Nonuniform PRNG?

Sabrina Almodóvar salmodovar at ligumu.com
Wed Dec 7 12:34:47 EST 2022


On 07/12/2022 13:05, David Lowry-Duda wrote:
> Inspired by the recent thread about pseudorandom number generators on
> python-ideas (where I also mistakenly first wrote this message), I began
> to wonder: suppose that I had a pseudorandom number generator that
> attempted to generate a nonuniform distribution.

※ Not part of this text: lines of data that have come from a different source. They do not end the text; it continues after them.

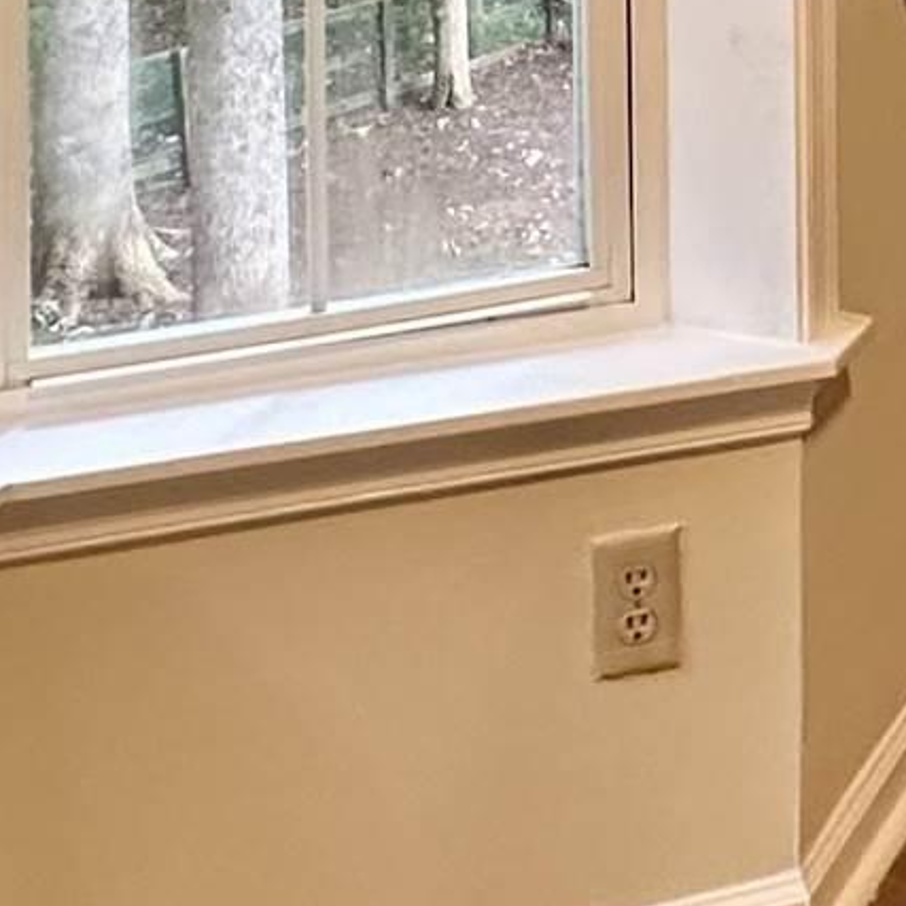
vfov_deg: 16.3
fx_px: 2635
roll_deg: +0.5
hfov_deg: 18.9
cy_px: -741
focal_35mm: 89
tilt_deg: +2.4
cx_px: 946
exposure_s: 1/60
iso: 250
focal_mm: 2.22
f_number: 2.2
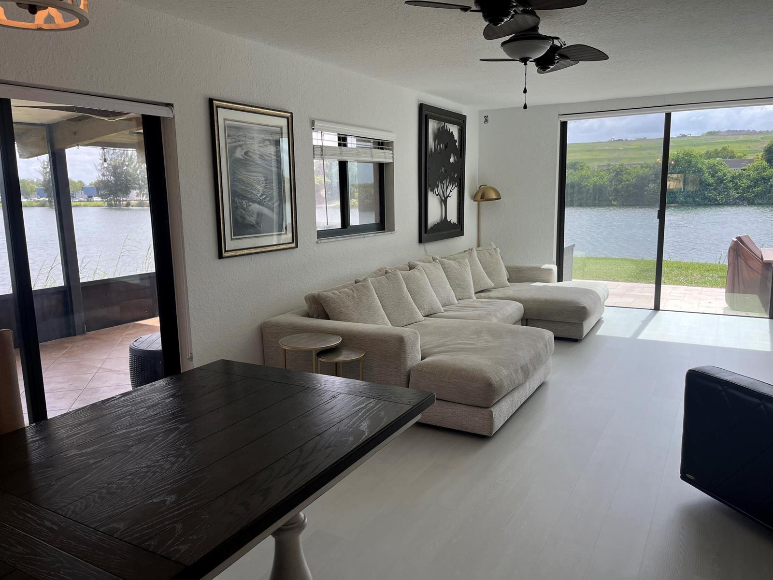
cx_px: 386
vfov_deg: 53.1
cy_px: 290
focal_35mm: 26
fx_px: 581
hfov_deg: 67.3
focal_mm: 5.1
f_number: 1.6
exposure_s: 1/478
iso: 50
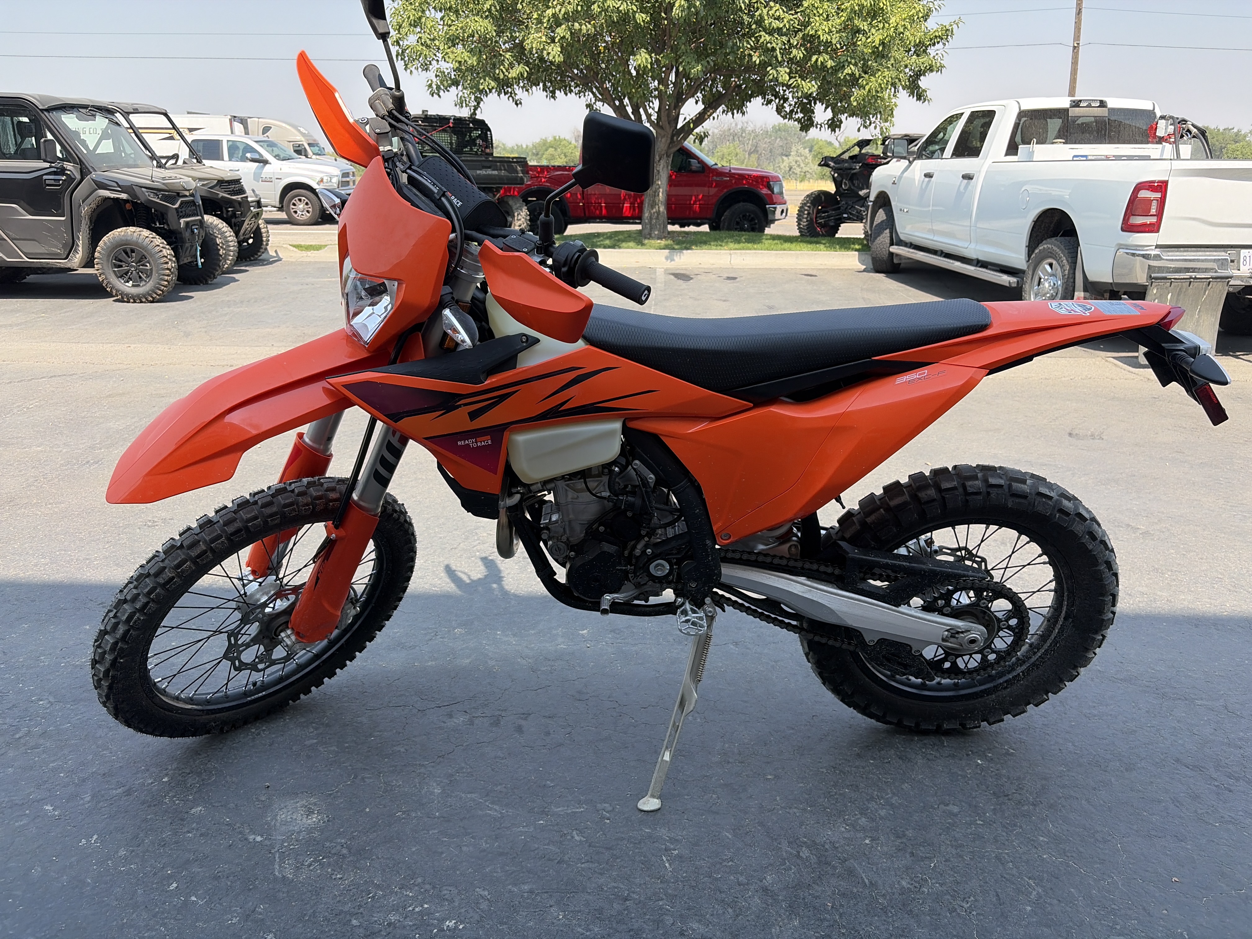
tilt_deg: -17.4
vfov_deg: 53.1
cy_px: 470
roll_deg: -0.1
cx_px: 626
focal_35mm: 26
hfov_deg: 67.3
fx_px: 940
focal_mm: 5.96
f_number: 1.6
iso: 50
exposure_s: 1/1239
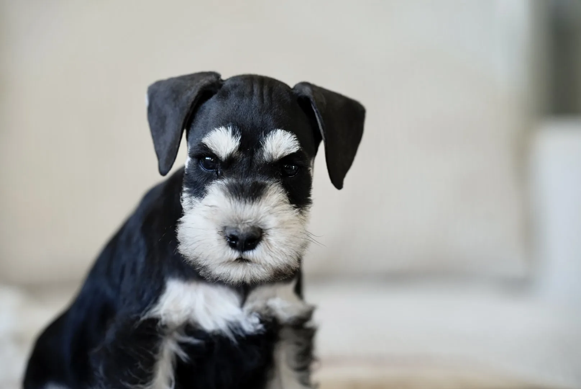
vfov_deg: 12.5
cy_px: 194
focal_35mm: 110
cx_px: 290
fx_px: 1776
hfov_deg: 18.6
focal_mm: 110
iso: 500
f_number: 4
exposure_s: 1/160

Suppose for instance
> that it was to generate a 0 bit 2/3 of the time, and a 1 bit 1/3 of the
> time.
> 
> How would one go about testing this PRNG against an idealized (similarly
> biased) PRNG?

I believe things go like this.  If you have a uniform PRNG, you test it
against the state-of-the-art in statistical tests then build from it
your nonuniform one.  Now you have a nonuniform one that's tested.  But
you want things the other way around.  Having a nonuniform one to start,
you build a uniform one from the nonuniform one and then test it against
the state-of-the-art in statistical tests.

I believe you might be wondering how to build one from the other, but
I'll let you check that.

By the way, there's no such thing as an idealized PRNG.  All PRNG fail
all statistical tests.  The question is when.  A bad PRNG fails quickly
and obviously.  A good one requires large samples or a nontrivial test.